The U.S. Treasury and Internal Revenue Service (IRS) have released additional guidance for accessing the domestic content bonus. The bonus is a 10% tax credit adder for solar, wind, and battery energy storage developers that install projects using U.S.-made components, adding to the 30% base investment tax credit.
The domestic content bonus applies to facilities and projects built using the required amounts of domestically produced steel, iron and manufactured products. To receive the bonus, all manufacturing processes for steel and iron components must take place in the United States. A statutorily required minimum percentage of the costs of the manufactured products and components of manufactured products that comprise a facility must be mined, produced or manufactured in the United States.

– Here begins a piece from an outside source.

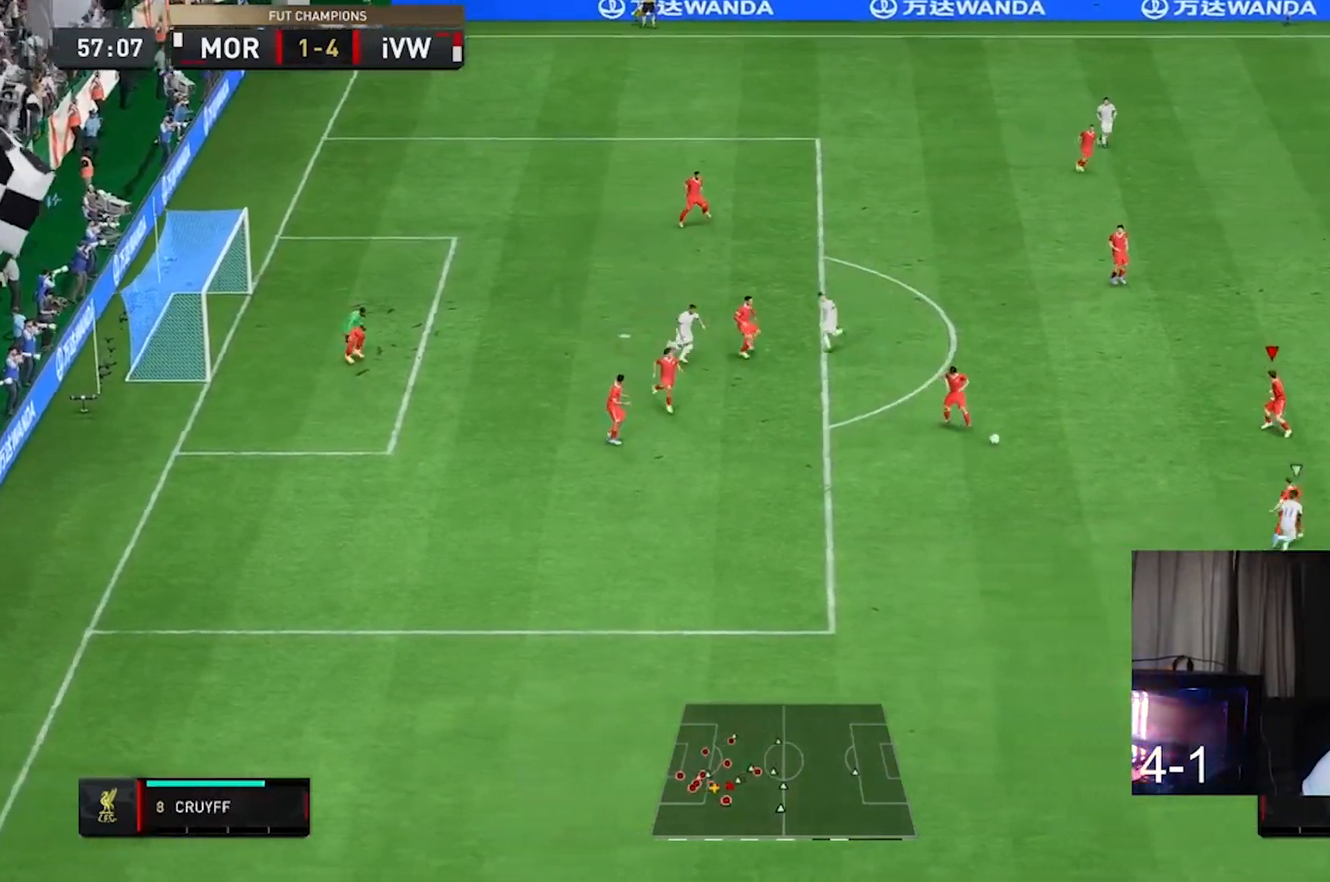
{"buttons": [], "left_stick": "center", "right_stick": "center", "events": [[333, "left_stick", "left"], [467, "left_stick", "center"]]}
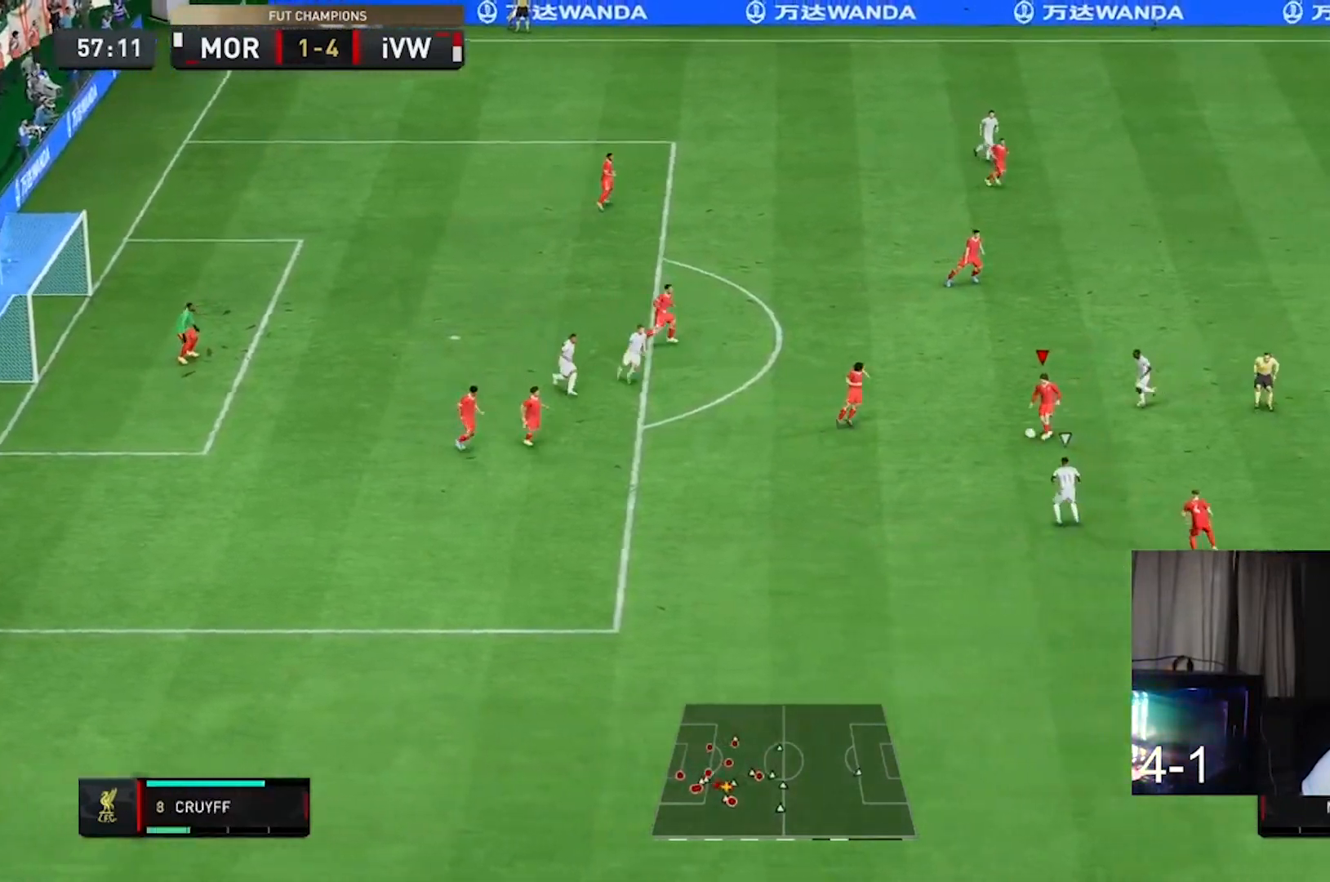
{"buttons": [], "left_stick": "up-right", "right_stick": "center", "events": [[167, "left_stick", "up"], [300, "A", "down"], [367, "left_stick", "up-right"], [433, "A", "up"]]}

Projects are eligible for the full value of the bonus only if they meet the domestic content requirement and one of the following requirements:
- The project has a maximum net output of less than 1 megawatt of energy;
- Construction of the project began before January 29, 2023; or
- The project satisfies the Inflation Reduction Act’s prevailing wage and apprenticeship requirements.
IRS requires that structural construction components like steel and rebar foundation posts for solar projects are 100% U.S. manufactured. The rest of the materials, listed as “manufactured products,” must include domestic content for 40% of the cost, increasing to 55% over time.
Developers must collect three “direct costs” from equipment providers to calculate the manufactured product portion. The direct costs are the wages paid to factory workers, payroll taxes on those wages, and the amount paid to component suppliers for parts supplied directly to the factory.
However, attaining this information on direct costs has proved difficult. The new guidance in May 2024 provided important clarity on eligibility for the bonus, making this cost data easier to access.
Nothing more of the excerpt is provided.